External locations are Unity Catalog securable objects that associate storage credentials with cloud object storage containers. External locations are used to define managed storage locations for managed tables and volumes, and to govern access to the storage locations that contain external tables and external volumes.

You must create an external location if your workspace-local, legacy Databricks Hive metastore stores data in the DBFS root and you want to federate your legacy Hive metastore so that your team can work with your Hive metastore tables using Unity Catalog. See Hive metastore federation: enable Unity Catalog to govern tables registered in a Hive metastore and Enable Hive metastore federation for a legacy workspace Hive metastore.

Before you begin

In order to create an external location for the DBFS root, you must have a storage credential defined in Unity Catalog that gives access to the DBFS root’s cloud storage location. If you don’t already have one, the system can create one for you during the process of creating the external location.

Permissions requirements:

  • You must have the CREATE STORAGE CREDENTIAL and CREATE EXTERNAL LOCATION privileges on the metastore. Metastore admins have these privileges by default.

    Note

    If a storage credential for the DBFS root’s storage location already exists, then the user who creates the external location does not need CREATE STORAGE CREDENTIAL, but does need CREATE EXTERNAL LOCATION on both the storage credential and the metastore.

  • You must be a workspace admin to have the system create the storage credential for you during external location creation.

    You do not have to be a workspace admin if a storage credential that gives access to the DBFS root storage location already exists and you have CREATE EXTERNAL LOCATION on both the storage credential and the metastore.

Create the external location

You can use Catalog Explorer to create an external location for the DBFS root.

  1. In the sidebar, click Catalog icon Catalog.

  2. Click External data > and Create external location.

  3. Enter an External location name.

  4. Under URL, click Copy from DBFS mount and select Copy from DBFS root.

    The URL and subpath fields are populated with the cloud storage path to the DBFS root.

    Important

    When you create an external location for the DBFS root, you must use the subpath to the DBFS root location, not the path to the entire bucket.

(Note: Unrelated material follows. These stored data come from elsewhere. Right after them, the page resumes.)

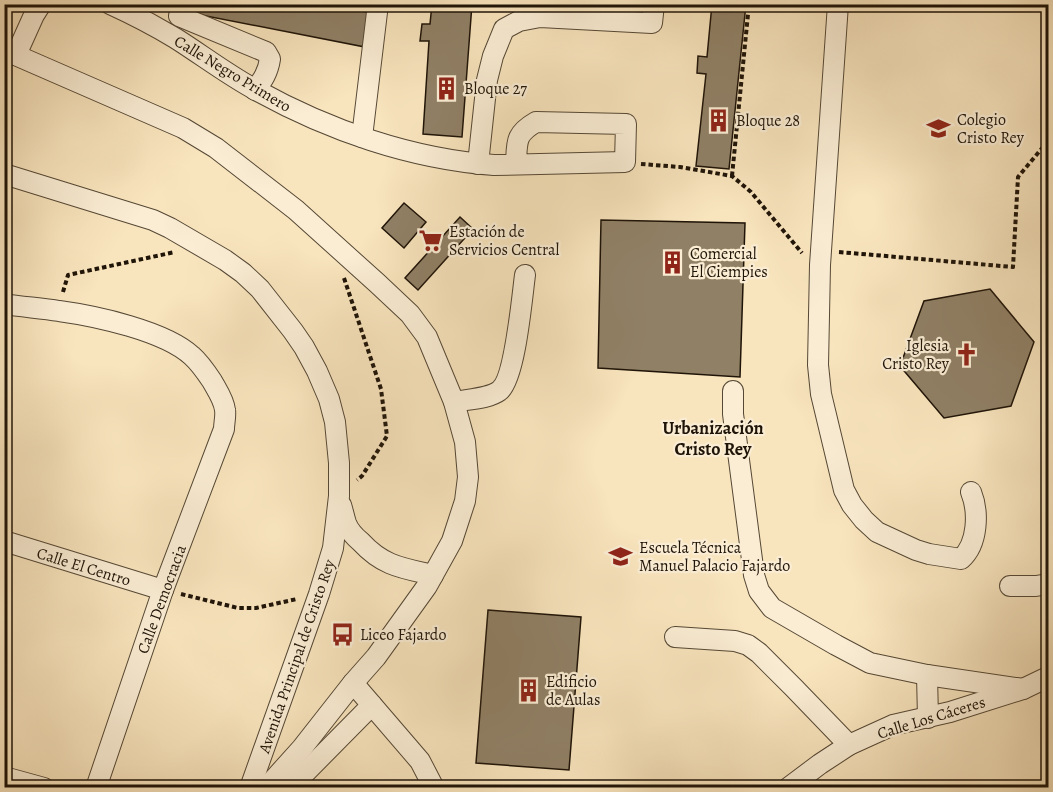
<svg xmlns="http://www.w3.org/2000/svg" width="1053" height="792" font-family="Alegreya,serif">
<rect width="100%" height="100%" fill="#f8e4bd"/>
<filter id="stains"><feTurbulence type="fractalNoise" baseFrequency=".00333" numOctaves="4"/><feColorMatrix values="0 0 0 0 .2 0 0 0 0 .09 0 0 0 0 .02 0 0 0 .5 -.17"/></filter>
<radialGradient id="worn" r=".72"><stop offset=".6" stop-color="#630" stop-opacity="0"/><stop offset="1" stop-color="#630" stop-opacity=".3"/></radialGradient>
<!-- building -->
<g fill="#908066" stroke="#1f1408" stroke-width="1.5">
<path d="M165,4H328L371,13L365,47L165,8Z"/>
<path d="M432,4H472L462,137L423,134L429,41H420L422,24H430Z"/>
<path d="M712,4H746L729,169L696,166L706,74L697,73L698,56L707,57Z"/>
<path d="M404,203L426,222L404,248L382,228Z"/>
<path d="M460,217L473,229L418,290L405,278Z"/>
<path d="M601,220L745,223L740,377L598,368Z"/>
<path d="M990,289L1034,342L1011,406L944,418L900,366L924,301Z"/>
<path d="M488,610L581,617L569,770L476,763Z"/>
</g>
<g fill="none" stroke-linecap="round" stroke-linejoin="round">
<defs>
<g id="minor">
<path d="M110,4C132,14 155,26 175,38C202,55 228,75 256,90C328,130 411,159 494,165L625,162L626,124L536,122C515,134 517,142 516,164"/>
<path d="M838,4L820,265L818,365L821,394L844,490L852,505L864,520L877,532L916,550L929,554L961,559C978,544 979,512 971,492"/>
<path d="M179,16L266,52L270,59C268,72 263,80 255,90"/>
<path d="M4,50L183,128L216,148L296,210L377,283L410,314L427,337L454,402L465,442L468,477L465,501L452,541L427,586L376,657L353,683L302,748L266,788"/>
<path d="M16,55L34,15L41,4"/>
<path d="M362,137L378,4"/>
<path d="M478,164L487,80L493,56L504,29L519,21L540,17L652,23L654,4"/>
<path d="M4,174L153,220L170,228L225,260L243,273L260,289L293,331L304,347L317,371L329,399L335,422L339,463V496L333,548L319,594L250,788"/>
<path d="M4,304C22,307 41,308 59,311C96,316 165,331 192,356C200,363 206,372 212,381C217,390 224,400 225,410C226,416 224,423 224,429L163,590L96,788"/>
<path d="M733,391V414L754,575L759,591L772,608L836,645L870,663L927,675L1023,689"/>
<path d="M454,402C468,399 488,399 499,391C515,380 522,297 525,275"/>
<path d="M341,505C343,511 344,517 346,523C349,531 355,537 361,542C383,566 402,568 433,575"/>
<path d="M4,541L163,590"/>
<path d="M1010,586H1036L1048,584"/>
<path d="M675,637L735,641L748,645L759,653L794,688L849,745"/>
<path d="M927,675L928,718"/>
<path d="M353,683L420,761L434,788"/>
<path d="M4,777L44,788"/>
<path d="M290,788L372,705"/>
<path d="M788,788L820,764L849,745L893,725L950,712L1023,689L1048,677"/>
</g>
</defs>
<!-- minor casing -->
<use href="#minor" stroke="#554835" stroke-width="22"/>
<!-- path -->
<g stroke="#1f1408" stroke-width="4" stroke-dasharray="4.5 3" stroke-linecap="butt">
<path d="M641,164L680,167L732,176L751,192L802,253"/>
<path d="M732,176L749,4"/>
<path d="M839,252L1013,267L1018,177L1048,141"/>
<path d="M344,278L381,389L387,436L362,476L357,480"/>
<path d="M63,292L68,275L175,252"/>
<path d="M181,594L238,608H256L297,599"/>
</g>
<!-- minor -->
<use href="#minor" stroke="#faedd4" stroke-width="20"/>
</g>
<!-- icons -->
<defs>
<symbol id="building-bare" viewBox="-9 -9 18 18"><path d="M-4-6H4V6H1V3H-1V6H-4ZM-2.5-4.3h1.7v1.8h-1.7ZM.8-4.3h1.7v1.8H.8ZM-2.5-1h1.7V.8h-1.7ZM.8-1h1.7V.8H.8Z" fill="#8f2418" stroke="#faedd4" stroke-width="2.5" paint-order="stroke"/></symbol>
<symbol id="school-bare" viewBox="-9 -9 18 18"><path d="M0-5L7-2L0 1L-7-2ZM-4 1L0 2.5L4 1V4Q0 6-4 4Z" fill="#8f2418" stroke="#faedd4" stroke-width="2.5" paint-order="stroke"/></symbol>
<symbol id="supermarket-bare" viewBox="-9 -9 18 18"><path d="M-6-5.5h2.5l.6 2H6L4.5 2H-2.5L-4.4-4H-6ZM-1.5 3.2a1.3 1.3 0 1 0 .1 0ZM3 3.2a1.3 1.3 0 1 0 .1 0Z" fill="#8f2418" stroke="#faedd4" stroke-width="2.5" paint-order="stroke"/></symbol>
<symbol id="church-bare" viewBox="-9 -9 18 18"><path d="M-1.2-6h2.4v3.5h3.3v2.4h-3.3V6h-2.4V-.1h-3.3v-2.4h3.3Z" fill="#8f2418" stroke="#faedd4" stroke-width="2.5" paint-order="stroke"/></symbol>
<symbol id="bus-bare" viewBox="-9 -9 18 18"><path d="M-5-6H5V4H4V6H2V4H-2V6H-4V4H-5ZM-3.5-4V0h7V-4ZM-3.5 1.2v1.5H-2V1.2ZM2 1.2v1.5H3.5V1.2Z" fill="#8f2418" stroke="#faedd4" stroke-width="2.5" paint-order="stroke"/></symbol>
</defs>
<g fill-rule="evenodd">
<use href="#building-bare" x="430" y="72" width="33" height="33"/>
<use href="#building-bare" x="702" y="104" width="33" height="33"/>
<use href="#school-bare" x="922" y="112" width="33" height="33"/>
<use href="#supermarket-bare" x="414" y="224" width="33" height="33"/>
<use href="#building-bare" x="656" y="246" width="33" height="33"/>
<use href="#church-bare" x="950" y="338" width="33" height="33"/>
<use href="#school-bare" x="604" y="540" width="33" height="33"/>
<use href="#bus-bare" x="326" y="618" width="33" height="33"/>
<use href="#building-bare" x="512" y="674" width="33" height="33"/>
</g>
<g text-anchor="middle" stroke-width="4.5" stroke-linejoin="round" paint-order="stroke">
<!-- street labels -->
<g font-size="16" fill="#1f1408" stroke="#faedd4">
<text transform="translate(233 73) rotate(31)" y="6">Calle Negro Primero</text>
<text transform="translate(84 566) rotate(17)" y="6">Calle El Centro</text>
<text transform="translate(161 599) rotate(-70)" y="6">Calle Democracia</text>
<text transform="translate(296 656) rotate(-71)" y="6">Avenida Principal de Cristo Rey</text>
<text transform="translate(931 717) rotate(-17)" y="6">Calle Los Cáceres</text>
</g>
<!-- poi labels -->
<g font-size="16" fill="#1f1408" stroke="#faedd4" text-anchor="start">
<text x="464" y="94">Bloque 27</text>
<text x="957" y="125">Colegio<tspan x="957" dy="18">Cristo Rey</tspan></text>
<text x="736" y="126">Bloque 28</text>
<text x="449" y="237">Estación de<tspan x="449" dy="18">Servicios Central</tspan></text>
<text x="690" y="259">Comercial<tspan x="690" dy="18">El Ciempies</tspan></text>
<text x="949" y="351" text-anchor="end">Iglesia<tspan x="949" dy="18">Cristo Rey</tspan></text>
<text x="639" y="553">Escuela Técnica<tspan x="639" dy="18">Manuel Palacio Fajardo</tspan></text>
<text x="360" y="640">Liceo Fajardo</text>
<text x="546" y="687">Edificio<tspan x="546" dy="18">de Aulas</tspan></text>
</g>
<!-- neighbourhood labels -->
<g font-size="18" font-weight="bold" fill="#1f1408" stroke="#faedd4">
<text x="713" y="434">Urbanización<tspan x="713" dy="21">Cristo Rey</tspan></text>
</g>
</g>
<!-- margin -->
<rect width="1053" height="792" fill="none" stroke="#f8e4bd" stroke-width="24"/>
<rect x="6" y="6" width="1041" height="780" fill="none" stroke="#1f1408" stroke-width="3"/>
<rect x="12" y="12" width="1029" height="768" fill="none" stroke="#1f1408" stroke-width="1.5"/>
<rect width="100%" height="100%" filter="url(#stains)"/>
<rect width="100%" height="100%" fill="url(#worn)"/>
</svg>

The subpath is pre-populated with user/hive/warehouse, which is a default storage location for Hive metastore tables. If you want more fine-grained access control to the data in DBFS root, you can create separate external locations for sub-paths within DBFS root.

  5. Select a storage credential that grants access to the DBFS root cloud storage location or, if none has been defined, click + Create new storage credential.

    To create the storage credential, select a Credential Type of DBFS Root. A storage credential is created automatically when you save the external location.

  6. (Optional) Add a comment.

  7. (Optional) Click Advanced options and enable Fallback mode.

    Fallback mode is intended for legacy workload migration scenarios. See Enable fallback mode on external locations.

  8. Click Create.

  9. Go to the Permissions tab to grant permission to use the external location.

    1. Click Grant.

    2. Select users, groups, or service principals in Principals field, and select the privilege you want to grant.

    3. Click Grant.

  10. (Optional) Set the workspaces that can access this external location.

    By default, users on any workspace that uses this Unity Catalog metastore can be granted access to the data in this location. You can limit that access to specific workspaces. Databricks recommends limiting access to the workspace that the DBFS root is in.

    See Bind an external location to one or more workspaces.